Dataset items
+++

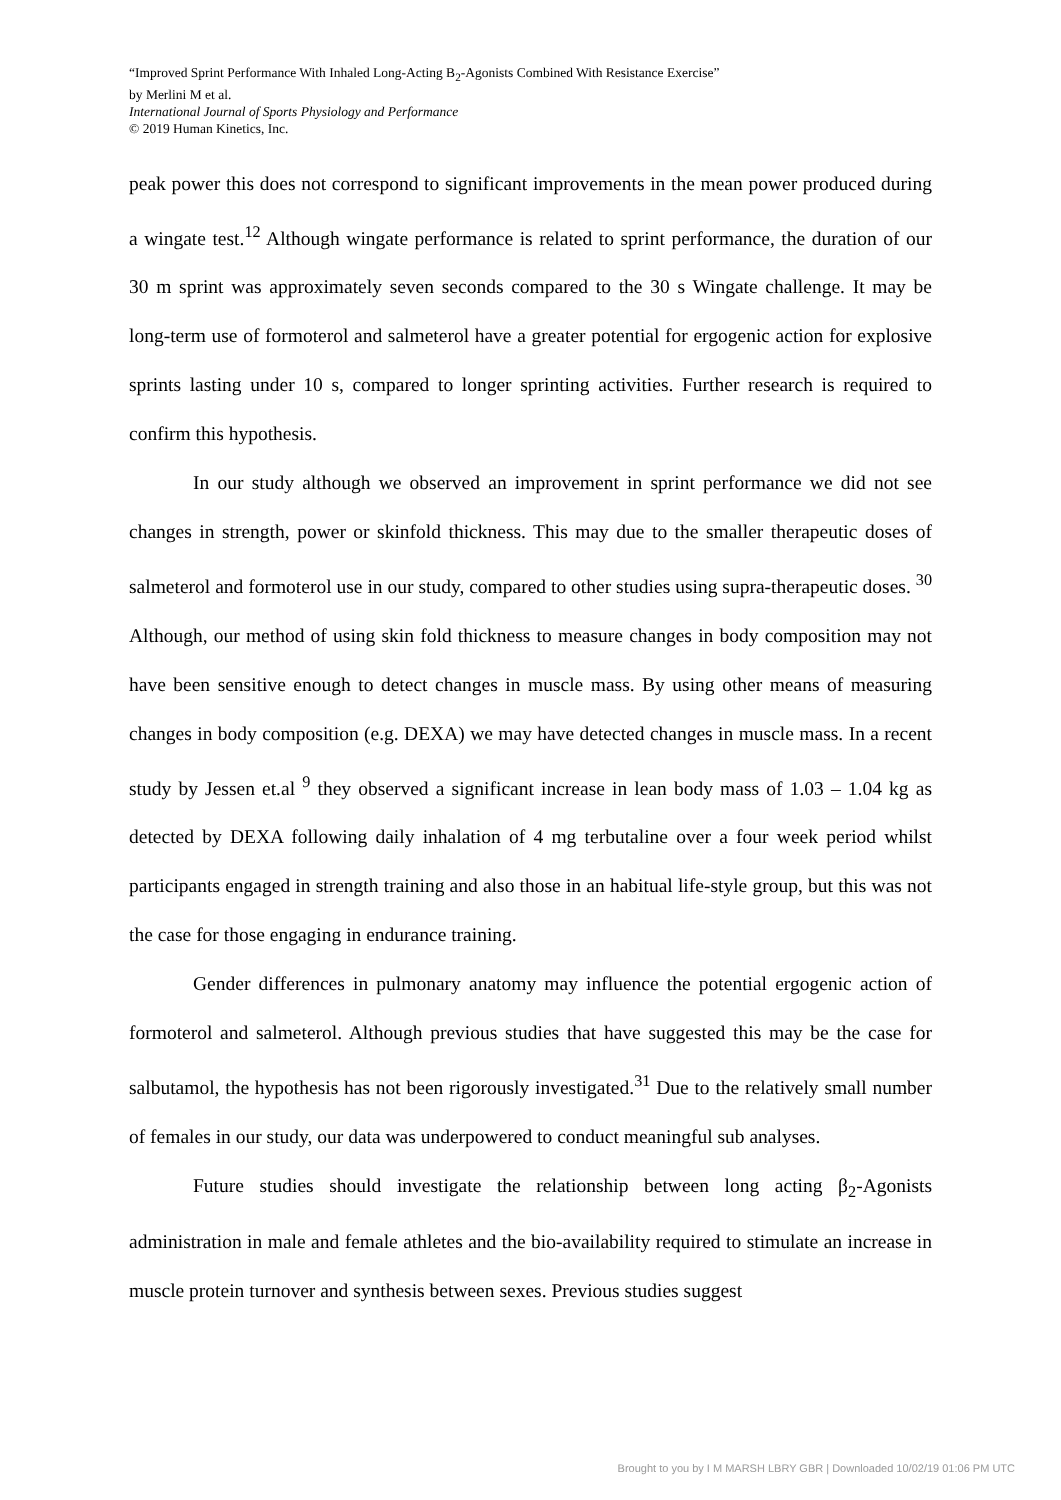“Improved Sprint Performance With Inhaled Long-Acting B<sub>2</sub>-Agonists Combined With Resistance Exercise”
by Merlini M et al.
International Journal of Sports Physiology and Performance
© 2019 Human Kinetics, Inc.
peak power this does not correspond to significant improvements in the mean power produced during a wingate test.<sup>12</sup> Although wingate performance is related to sprint performance, the duration of our 30 m sprint was approximately seven seconds compared to the 30 s Wingate challenge. It may be long-term use of formoterol and salmeterol have a greater potential for ergogenic action for explosive sprints lasting under 10 s, compared to longer sprinting activities. Further research is required to confirm this hypothesis.
In our study although we observed an improvement in sprint performance we did not see changes in strength, power or skinfold thickness. This may due to the smaller therapeutic doses of salmeterol and formoterol use in our study, compared to other studies using supra-therapeutic doses. <sup>30</sup> Although, our method of using skin fold thickness to measure changes in body composition may not have been sensitive enough to detect changes in muscle mass. By using other means of measuring changes in body composition (e.g. DEXA) we may have detected changes in muscle mass. In a recent study by Jessen et.al <sup>9</sup> they observed a significant increase in lean body mass of 1.03 – 1.04 kg as detected by DEXA following daily inhalation of 4 mg terbutaline over a four week period whilst participants engaged in strength training and also those in an habitual life-style group, but this was not the case for those engaging in endurance training.
Gender differences in pulmonary anatomy may influence the potential ergogenic action of formoterol and salmeterol. Although previous studies that have suggested this may be the case for salbutamol, the hypothesis has not been rigorously investigated.<sup>31</sup> Due to the relatively small number of females in our study, our data was underpowered to conduct meaningful sub analyses.
Future studies should investigate the relationship between long acting β<sub>2</sub>-Agonists administration in male and female athletes and the bio-availability required to stimulate an increase in muscle protein turnover and synthesis between sexes. Previous studies suggest
Brought to you by I M MARSH LBRY GBR | Downloaded 10/02/19 01:06 PM UTC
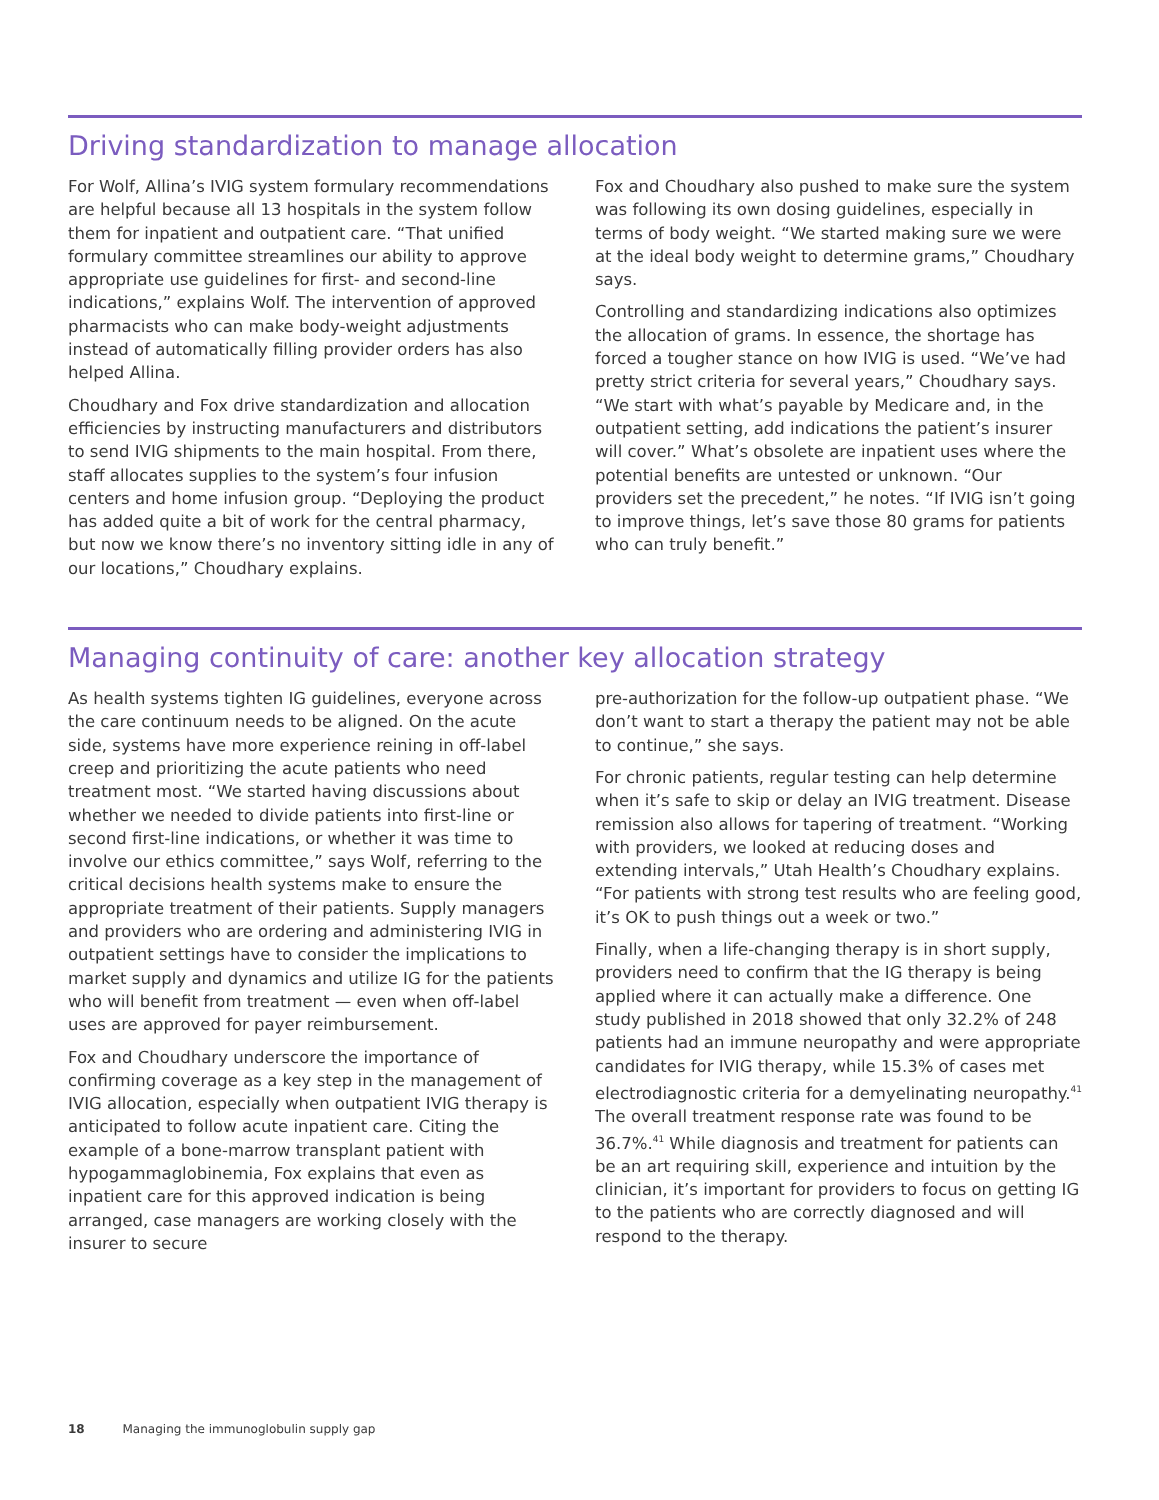Driving standardization to manage allocation
For Wolf, Allina’s IVIG system formulary recommendations are helpful because all 13 hospitals in the system follow them for inpatient and outpatient care. “That unified formulary committee streamlines our ability to approve appropriate use guidelines for first- and second-line indications,” explains Wolf. The intervention of approved pharmacists who can make body-weight adjustments instead of automatically filling provider orders has also helped Allina.
Choudhary and Fox drive standardization and allocation efficiencies by instructing manufacturers and distributors to send IVIG shipments to the main hospital. From there, staff allocates supplies to the system’s four infusion centers and home infusion group. “Deploying the product has added quite a bit of work for the central pharmacy, but now we know there’s no inventory sitting idle in any of our locations,” Choudhary explains.
Fox and Choudhary also pushed to make sure the system was following its own dosing guidelines, especially in terms of body weight. “We started making sure we were at the ideal body weight to determine grams,” Choudhary says.
Controlling and standardizing indications also optimizes the allocation of grams. In essence, the shortage has forced a tougher stance on how IVIG is used. “We’ve had pretty strict criteria for several years,” Choudhary says. “We start with what’s payable by Medicare and, in the outpatient setting, add indications the patient’s insurer will cover.” What’s obsolete are inpatient uses where the potential benefits are untested or unknown. “Our providers set the precedent,” he notes. “If IVIG isn’t going to improve things, let’s save those 80 grams for patients who can truly benefit.”
Managing continuity of care: another key allocation strategy
As health systems tighten IG guidelines, everyone across the care continuum needs to be aligned. On the acute side, systems have more experience reining in off-label creep and prioritizing the acute patients who need treatment most. “We started having discussions about whether we needed to divide patients into first-line or second first-line indications, or whether it was time to involve our ethics committee,” says Wolf, referring to the critical decisions health systems make to ensure the appropriate treatment of their patients. Supply managers and providers who are ordering and administering IVIG in outpatient settings have to consider the implications to market supply and dynamics and utilize IG for the patients who will benefit from treatment — even when off-label uses are approved for payer reimbursement.
Fox and Choudhary underscore the importance of confirming coverage as a key step in the management of IVIG allocation, especially when outpatient IVIG therapy is anticipated to follow acute inpatient care. Citing the example of a bone-marrow transplant patient with hypogammaglobinemia, Fox explains that even as inpatient care for this approved indication is being arranged, case managers are working closely with the insurer to secure
pre-authorization for the follow-up outpatient phase. “We don’t want to start a therapy the patient may not be able to continue,” she says.
For chronic patients, regular testing can help determine when it’s safe to skip or delay an IVIG treatment. Disease remission also allows for tapering of treatment. “Working with providers, we looked at reducing doses and extending intervals,” Utah Health’s Choudhary explains. “For patients with strong test results who are feeling good, it’s OK to push things out a week or two.”
Finally, when a life-changing therapy is in short supply, providers need to confirm that the IG therapy is being applied where it can actually make a difference. One study published in 2018 showed that only 32.2% of 248 patients had an immune neuropathy and were appropriate candidates for IVIG therapy, while 15.3% of cases met electrodiagnostic criteria for a demyelinating neuropathy.<sup>41</sup> The overall treatment response rate was found to be 36.7%.<sup>41</sup> While diagnosis and treatment for patients can be an art requiring skill, experience and intuition by the clinician, it’s important for providers to focus on getting IG to the patients who are correctly diagnosed and will respond to the therapy.
18 Managing the immunoglobulin supply gap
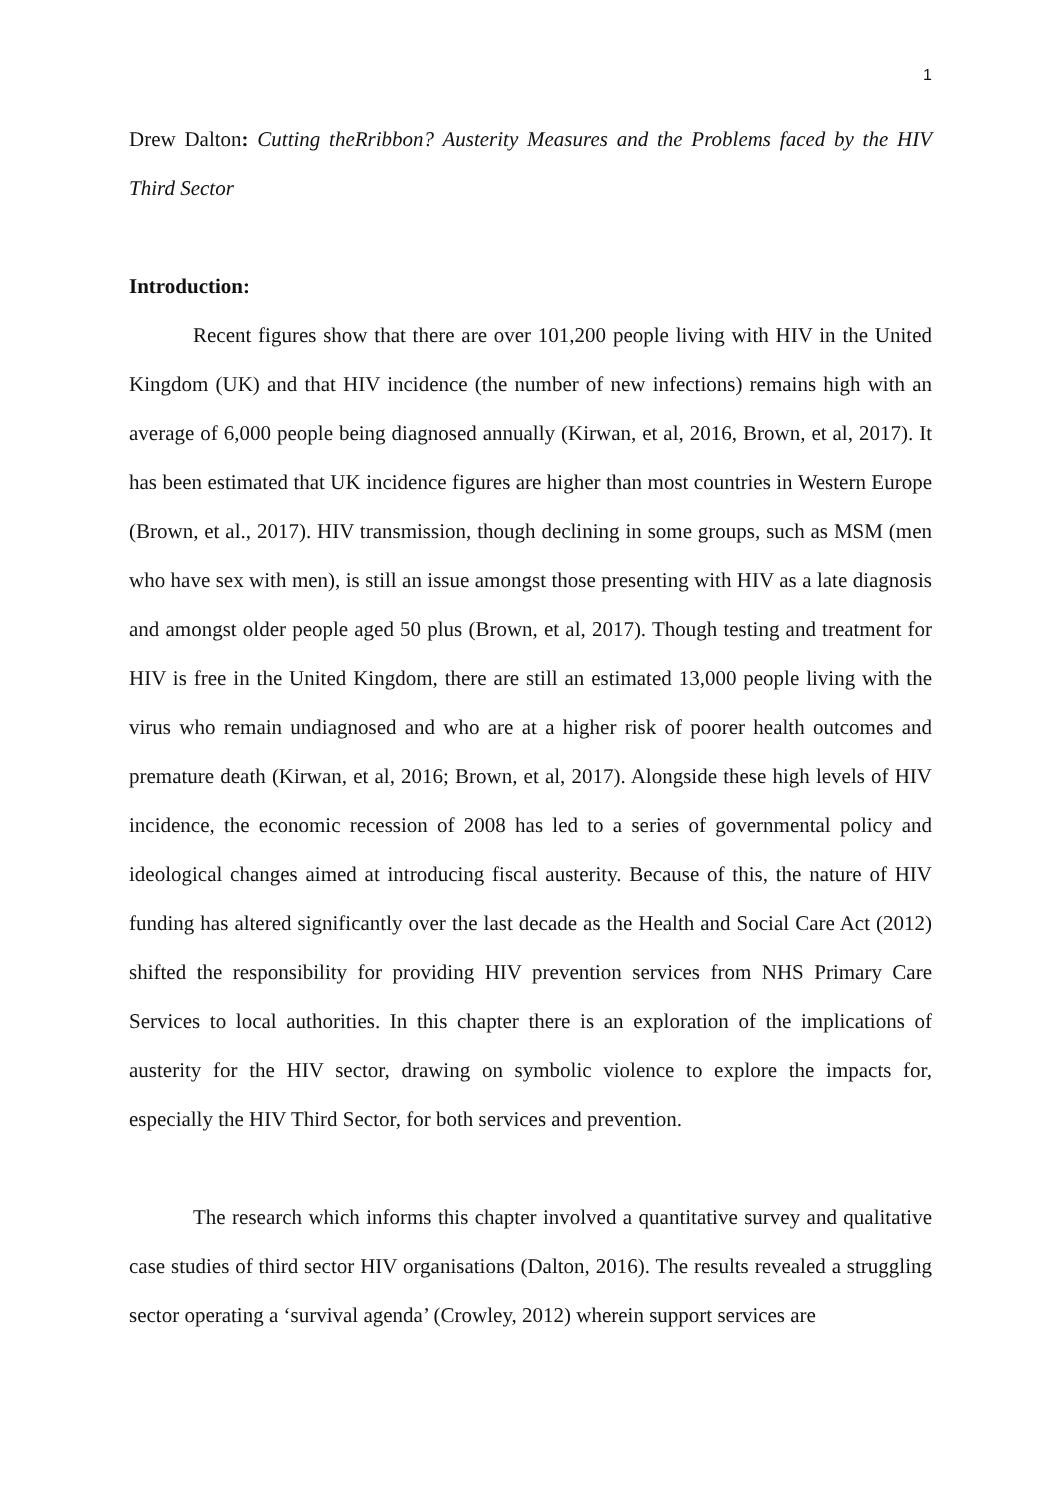1
Drew Dalton: Cutting theRribbon? Austerity Measures and the Problems faced by the HIV Third Sector
Introduction:
Recent figures show that there are over 101,200 people living with HIV in the United Kingdom (UK) and that HIV incidence (the number of new infections) remains high with an average of 6,000 people being diagnosed annually (Kirwan, et al, 2016, Brown, et al, 2017). It has been estimated that UK incidence figures are higher than most countries in Western Europe (Brown, et al., 2017). HIV transmission, though declining in some groups, such as MSM (men who have sex with men), is still an issue amongst those presenting with HIV as a late diagnosis and amongst older people aged 50 plus (Brown, et al, 2017). Though testing and treatment for HIV is free in the United Kingdom, there are still an estimated 13,000 people living with the virus who remain undiagnosed and who are at a higher risk of poorer health outcomes and premature death (Kirwan, et al, 2016; Brown, et al, 2017). Alongside these high levels of HIV incidence, the economic recession of 2008 has led to a series of governmental policy and ideological changes aimed at introducing fiscal austerity. Because of this, the nature of HIV funding has altered significantly over the last decade as the Health and Social Care Act (2012) shifted the responsibility for providing HIV prevention services from NHS Primary Care Services to local authorities. In this chapter there is an exploration of the implications of austerity for the HIV sector, drawing on symbolic violence to explore the impacts for, especially the HIV Third Sector, for both services and prevention.
The research which informs this chapter involved a quantitative survey and qualitative case studies of third sector HIV organisations (Dalton, 2016). The results revealed a struggling sector operating a ‘survival agenda’ (Crowley, 2012) wherein support services are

+++

Try it »
Once the pictures are removed, set down what remains of the entries above exactly.

Result of the exercise »
“Improved Sprint Performance With Inhaled Long-Acting B<sub>2</sub>-Agonists Combined With Resistance Exercise”
by Merlini M et al.
International Journal of Sports Physiology and Performance
© 2019 Human Kinetics, Inc.
peak power this does not correspond to significant improvements in the mean power produced during a wingate test.<sup>12</sup> Although wingate performance is related to sprint performance, the duration of our 30 m sprint was approximately seven seconds compared to the 30 s Wingate challenge. It may be long-term use of formoterol and salmeterol have a greater potential for ergogenic action for explosive sprints lasting under 10 s, compared to longer sprinting activities. Further research is required to confirm this hypothesis.
In our study although we observed an improvement in sprint performance we did not see changes in strength, power or skinfold thickness. This may due to the smaller therapeutic doses of salmeterol and formoterol use in our study, compared to other studies using supra-therapeutic doses. <sup>30</sup> Although, our method of using skin fold thickness to measure changes in body composition may not have been sensitive enough to detect changes in muscle mass. By using other means of measuring changes in body composition (e.g. DEXA) we may have detected changes in muscle mass. In a recent study by Jessen et.al <sup>9</sup> they observed a significant increase in lean body mass of 1.03 – 1.04 kg as detected by DEXA following daily inhalation of 4 mg terbutaline over a four week period whilst participants engaged in strength training and also those in an habitual life-style group, but this was not the case for those engaging in endurance training.
Gender differences in pulmonary anatomy may influence the potential ergogenic action of formoterol and salmeterol. Although previous studies that have suggested this may be the case for salbutamol, the hypothesis has not been rigorously investigated.<sup>31</sup> Due to the relatively small number of females in our study, our data was underpowered to conduct meaningful sub analyses.
Future studies should investigate the relationship between long acting β<sub>2</sub>-Agonists administration in male and female athletes and the bio-availability required to stimulate an increase in muscle protein turnover and synthesis between sexes. Previous studies suggest
Brought to you by I M MARSH LBRY GBR | Downloaded 10/02/19 01:06 PM UTC
Driving standardization to manage allocation
For Wolf, Allina’s IVIG system formulary recommendations are helpful because all 13 hospitals in the system follow them for inpatient and outpatient care. “That unified formulary committee streamlines our ability to approve appropriate use guidelines for first- and second-line indications,” explains Wolf. The intervention of approved pharmacists who can make body-weight adjustments instead of automatically filling provider orders has also helped Allina.
Choudhary and Fox drive standardization and allocation efficiencies by instructing manufacturers and distributors to send IVIG shipments to the main hospital. From there, staff allocates supplies to the system’s four infusion centers and home infusion group. “Deploying the product has added quite a bit of work for the central pharmacy, but now we know there’s no inventory sitting idle in any of our locations,” Choudhary explains.
Fox and Choudhary also pushed to make sure the system was following its own dosing guidelines, especially in terms of body weight. “We started making sure we were at the ideal body weight to determine grams,” Choudhary says.
Controlling and standardizing indications also optimizes the allocation of grams. In essence, the shortage has forced a tougher stance on how IVIG is used. “We’ve had pretty strict criteria for several years,” Choudhary says. “We start with what’s payable by Medicare and, in the outpatient setting, add indications the patient’s insurer will cover.” What’s obsolete are inpatient uses where the potential benefits are untested or unknown. “Our providers set the precedent,” he notes. “If IVIG isn’t going to improve things, let’s save those 80 grams for patients who can truly benefit.”
Managing continuity of care: another key allocation strategy
As health systems tighten IG guidelines, everyone across the care continuum needs to be aligned. On the acute side, systems have more experience reining in off-label creep and prioritizing the acute patients who need treatment most. “We started having discussions about whether we needed to divide patients into first-line or second first-line indications, or whether it was time to involve our ethics committee,” says Wolf, referring to the critical decisions health systems make to ensure the appropriate treatment of their patients. Supply managers and providers who are ordering and administering IVIG in outpatient settings have to consider the implications to market supply and dynamics and utilize IG for the patients who will benefit from treatment — even when off-label uses are approved for payer reimbursement.
Fox and Choudhary underscore the importance of confirming coverage as a key step in the management of IVIG allocation, especially when outpatient IVIG therapy is anticipated to follow acute inpatient care. Citing the example of a bone-marrow transplant patient with hypogammaglobinemia, Fox explains that even as inpatient care for this approved indication is being arranged, case managers are working closely with the insurer to secure
pre-authorization for the follow-up outpatient phase. “We don’t want to start a therapy the patient may not be able to continue,” she says.
For chronic patients, regular testing can help determine when it’s safe to skip or delay an IVIG treatment. Disease remission also allows for tapering of treatment. “Working with providers, we looked at reducing doses and extending intervals,” Utah Health’s Choudhary explains. “For patients with strong test results who are feeling good, it’s OK to push things out a week or two.”
Finally, when a life-changing therapy is in short supply, providers need to confirm that the IG therapy is being applied where it can actually make a difference. One study published in 2018 showed that only 32.2% of 248 patients had an immune neuropathy and were appropriate candidates for IVIG therapy, while 15.3% of cases met electrodiagnostic criteria for a demyelinating neuropathy.<sup>41</sup> The overall treatment response rate was found to be 36.7%.<sup>41</sup> While diagnosis and treatment for patients can be an art requiring skill, experience and intuition by the clinician, it’s important for providers to focus on getting IG to the patients who are correctly diagnosed and will respond to the therapy.
18 Managing the immunoglobulin supply gap
1
Drew Dalton: Cutting theRribbon? Austerity Measures and the Problems faced by the HIV Third Sector
Introduction:
Recent figures show that there are over 101,200 people living with HIV in the United Kingdom (UK) and that HIV incidence (the number of new infections) remains high with an average of 6,000 people being diagnosed annually (Kirwan, et al, 2016, Brown, et al, 2017). It has been estimated that UK incidence figures are higher than most countries in Western Europe (Brown, et al., 2017). HIV transmission, though declining in some groups, such as MSM (men who have sex with men), is still an issue amongst those presenting with HIV as a late diagnosis and amongst older people aged 50 plus (Brown, et al, 2017). Though testing and treatment for HIV is free in the United Kingdom, there are still an estimated 13,000 people living with the virus who remain undiagnosed and who are at a higher risk of poorer health outcomes and premature death (Kirwan, et al, 2016; Brown, et al, 2017). Alongside these high levels of HIV incidence, the economic recession of 2008 has led to a series of governmental policy and ideological changes aimed at introducing fiscal austerity. Because of this, the nature of HIV funding has altered significantly over the last decade as the Health and Social Care Act (2012) shifted the responsibility for providing HIV prevention services from NHS Primary Care Services to local authorities. In this chapter there is an exploration of the implications of austerity for the HIV sector, drawing on symbolic violence to explore the impacts for, especially the HIV Third Sector, for both services and prevention.
The research which informs this chapter involved a quantitative survey and qualitative case studies of third sector HIV organisations (Dalton, 2016). The results revealed a struggling sector operating a ‘survival agenda’ (Crowley, 2012) wherein support services are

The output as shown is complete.